- **Job**
Whenever a line in the entries below contains "label", copy that line.

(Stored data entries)
"""

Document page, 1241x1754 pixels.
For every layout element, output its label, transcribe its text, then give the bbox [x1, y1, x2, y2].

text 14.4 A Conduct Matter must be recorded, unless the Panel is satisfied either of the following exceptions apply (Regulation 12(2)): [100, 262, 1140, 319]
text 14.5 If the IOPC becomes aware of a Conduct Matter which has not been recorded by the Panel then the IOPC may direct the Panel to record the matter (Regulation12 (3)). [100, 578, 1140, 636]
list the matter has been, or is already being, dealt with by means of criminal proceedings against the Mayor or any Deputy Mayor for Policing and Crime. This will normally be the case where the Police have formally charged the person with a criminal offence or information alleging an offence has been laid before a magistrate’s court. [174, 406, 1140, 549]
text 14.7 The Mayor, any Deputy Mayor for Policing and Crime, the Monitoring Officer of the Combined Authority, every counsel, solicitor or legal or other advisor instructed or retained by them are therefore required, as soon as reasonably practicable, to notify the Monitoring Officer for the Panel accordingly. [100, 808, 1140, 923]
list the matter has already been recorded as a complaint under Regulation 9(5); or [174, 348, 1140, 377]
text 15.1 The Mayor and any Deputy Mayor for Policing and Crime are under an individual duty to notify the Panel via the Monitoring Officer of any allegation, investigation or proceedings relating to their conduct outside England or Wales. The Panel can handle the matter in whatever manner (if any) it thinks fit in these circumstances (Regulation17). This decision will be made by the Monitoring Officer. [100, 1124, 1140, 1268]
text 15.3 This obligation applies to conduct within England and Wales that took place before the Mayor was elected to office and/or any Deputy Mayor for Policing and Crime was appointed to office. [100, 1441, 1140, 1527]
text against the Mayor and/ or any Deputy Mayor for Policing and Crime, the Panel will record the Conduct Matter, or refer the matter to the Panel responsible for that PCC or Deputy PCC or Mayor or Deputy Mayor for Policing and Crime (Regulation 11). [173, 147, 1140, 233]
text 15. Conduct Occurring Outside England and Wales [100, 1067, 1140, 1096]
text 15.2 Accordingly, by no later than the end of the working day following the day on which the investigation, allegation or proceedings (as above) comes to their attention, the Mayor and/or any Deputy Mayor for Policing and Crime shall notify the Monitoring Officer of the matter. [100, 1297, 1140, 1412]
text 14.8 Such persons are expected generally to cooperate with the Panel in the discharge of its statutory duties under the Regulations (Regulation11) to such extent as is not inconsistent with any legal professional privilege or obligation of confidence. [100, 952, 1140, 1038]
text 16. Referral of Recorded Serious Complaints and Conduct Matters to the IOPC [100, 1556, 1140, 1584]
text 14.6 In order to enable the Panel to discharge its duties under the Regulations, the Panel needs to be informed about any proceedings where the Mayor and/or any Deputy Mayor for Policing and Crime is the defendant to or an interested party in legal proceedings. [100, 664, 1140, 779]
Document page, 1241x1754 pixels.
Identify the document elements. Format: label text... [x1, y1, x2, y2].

"""

- **Your solution**
For every layout element, output its label, transcribe its text, then give the bbox [x1, y1, x2, y2].
Identify the document elements. Format: label text... [x1, y1, x2, y2].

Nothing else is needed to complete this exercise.